What is needed - Pick out and copy every line in the records below that contains the word "старый". Case counts.

........

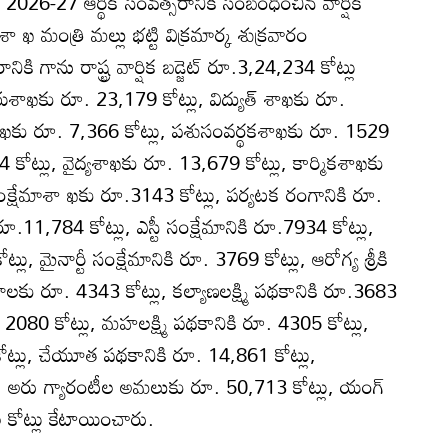
026-27 ఆర్థిక సంవత్సరానికి సంబంధించిన వార్షిక
కశా ఖ మంత్రి మల్లు భట్టి విక్రమార్క శుక్రవారం
నికి గాను రాష్ట్ర వార్షిక బడ్జెట్‌ రూ.3,24,234 కోట్లు
ాఖకు రూ. 23,179 కోట్లు, విద్యుత్‌ శాఖకు రూ.
ఖకు రూ. 7,366 కోట్లు, పశుసంవర్థకశాఖకు రూ. 1529
4 కోట్లు, వైద్యశాఖకు రూ. 13,679 కోట్లు, కార్మికశాఖకు
క్షేమాశా ఖకు రూ.3143 కోట్లు, పర్యటక రంగానికి రూ.
 రూ.11,784 కోట్లు, ఎస్టీ సంక్షేమానికి రూ.7934 కోట్లు,
్లు, మైనార్టీ సంక్షేమానికి రూ. 3769 కోట్లు, ఆరోగ్య శ్రీకి
లకు రూ. 4343 కోట్లు, కల్యాణలక్ష్మి పథకానికి రూ.3683
 2080 కోట్లు, మహలక్ష్మి పథకానికి రూ. 4305 కోట్లు,
ోట్లు, చేయూత పథకానికి రూ. 14,861 కోట్లు,
ు, అరు గ్యారంటీల అమలుకు రూ. 50,713 కోట్లు, యంగ్‌
 కోట్లు కేటాయించారు.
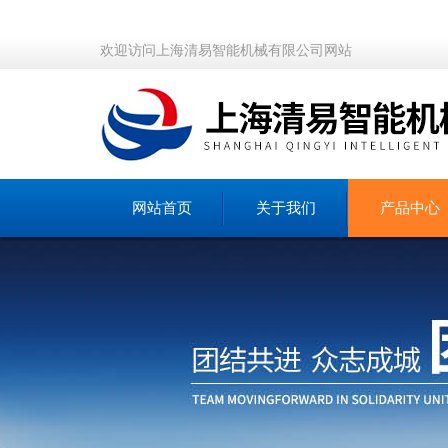
欢迎访问上海清易智能机械有限公司网站
网站首页
关于我们
产品中心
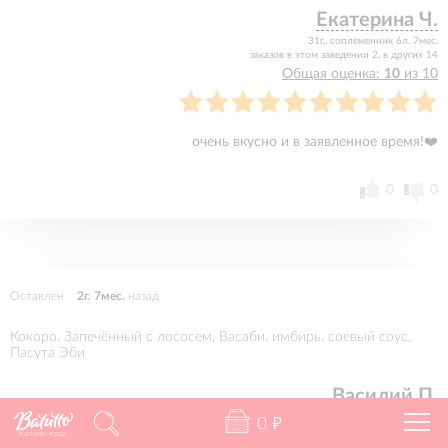
Екатерина Ч.
31г., соплеменник 6л. 7мес.
заказов в этом заведении 2, в других 14
Общая оценка:
10
из 10
очень вкусно и в заявленное время!❤️
0
0
Оставлен
2г. 7мес.
назад
Кокоро, Запечённый с лососем, Васаби, имбирь, соевый соус,
Пасута Эби
Василий П.
соплеменник 2г. 7мес.
0
"
заказов в этом заведении 6, в других 20
Калининград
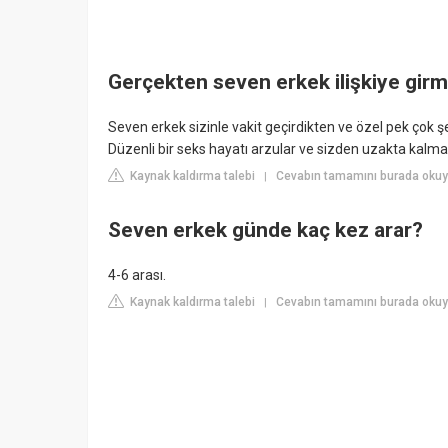
Gerçekten seven erkek ilişkiye girm
Seven erkek sizinle vakit geçirdikten ve özel pek çok 
Düzenli bir seks hayatı arzular ve sizden uzakta kalm
Kaynak kaldırma talebi
Cevabın tamamını burada okuyu
|
Seven erkek günde kaç kez arar?
4-6 arası.
Kaynak kaldırma talebi
Cevabın tamamını burada okuy
|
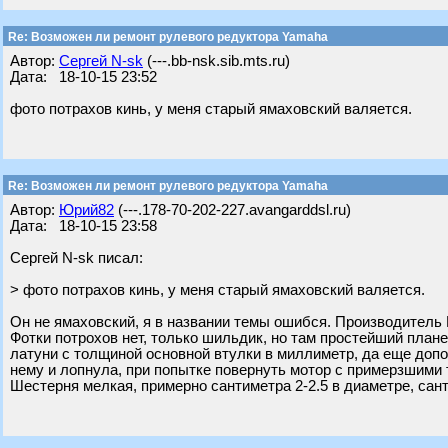
Re: Возможен ли ремонт рулевого редуктора Yamaha
Автор:
Сергей N-sk
(---.bb-nsk.sib.mts.ru)
Дата: 18-10-15 23:52
фото потрахов кинь, у меня старый ямаховский валяется.
Re: Возможен ли ремонт рулевого редуктора Yamaha
Автор:
Юрий82
(---.178-70-202-227.avangarddsl.ru)
Дата: 18-10-15 23:58
Сергей N-sk писал:
> фото потрахов кинь, у меня старый ямаховский валяется.
Он не ямаховский, я в названии темы ошибся. Производитель 
Фотки потрохов нет, только шильдик, но там простейший план
латуни с толщиной основной втулки в миллиметр, да еще доп
нему и лопнула, при попытке повернуть мотор с примерзшими 
Шестерня мелкая, примерно сантиметра 2-2.5 в диаметре, санти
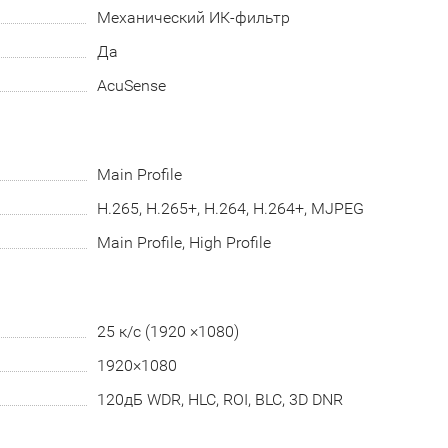
Механический ИК-фильтр
Да
AcuSense
Main Profile
H.265, H.265+, H.264, H.264+, MJPEG
Main Profile, High Profile
25 к/с (1920 ×1080)
1920×1080
120дБ WDR, HLC, ROI, BLC, 3D DNR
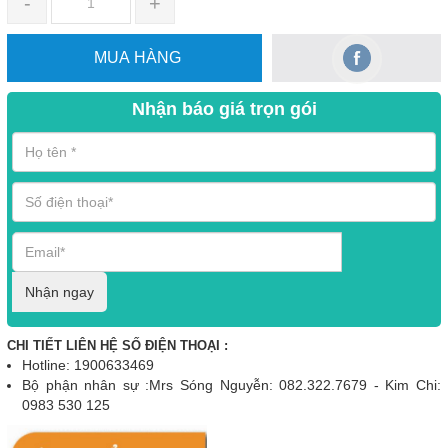
-
+
MUA HÀNG
Nhận báo giá trọn gói
Nhận ngay
CHI TIẾT LIÊN HỆ SỐ ĐIỆN THOẠI :
Hotline: 1900633469
Bộ phận nhân sự :Mrs Sóng Nguyễn: 082.322.7679 - Kim Chi:
0983 530 125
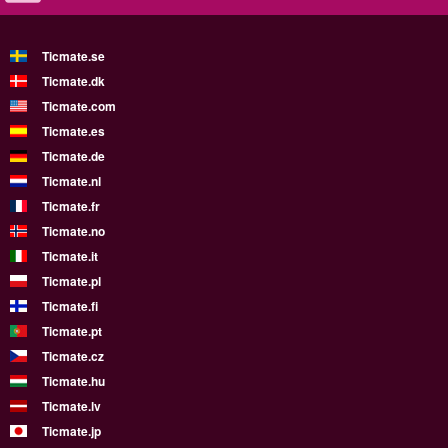
Ticmate.se
Ticmate.dk
Ticmate.com
Ticmate.es
Ticmate.de
Ticmate.nl
Ticmate.fr
Ticmate.no
Ticmate.it
Ticmate.pl
Ticmate.fi
Ticmate.pt
Ticmate.cz
Ticmate.hu
Ticmate.lv
Ticmate.jp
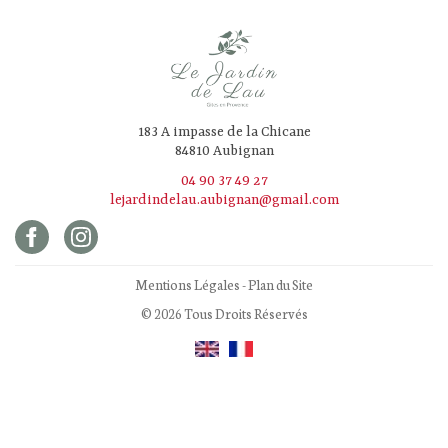
183 A impasse de la Chicane
84810 Aubignan
04 90 37 49 27
lejardindelau.aubignan@gmail.com
Mentions Légales
-
Plan du Site
© 2026 Tous Droits Réservés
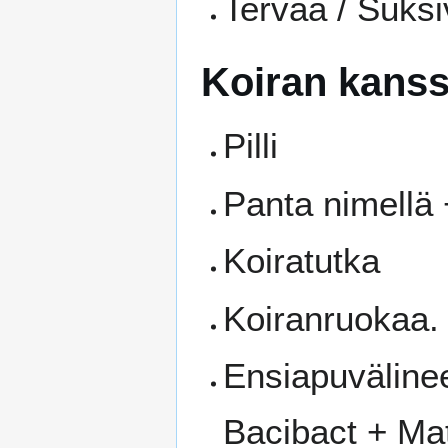
Tervaa / Suksi
Koiran kans
Pilli
Panta nimellä
Koiratutka
Koiranruokaa.
Ensiapuvälinee
Bacibact + Ma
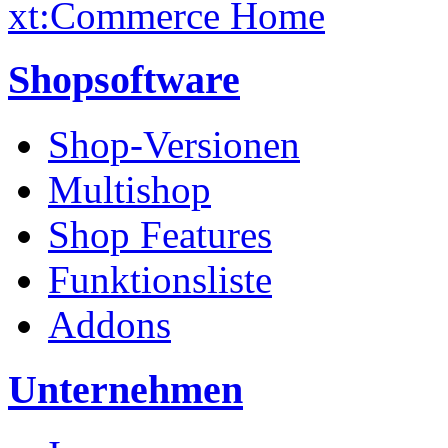
xt:Commerce Home
Shopsoftware
Shop-Versionen
Multishop
Shop Features
Funktionsliste
Addons
Unternehmen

........

Result of the exercise -
фото потрахов кинь, у меня старый ямаховский валяется.
> фото потрахов кинь, у меня старый ямаховский валяется.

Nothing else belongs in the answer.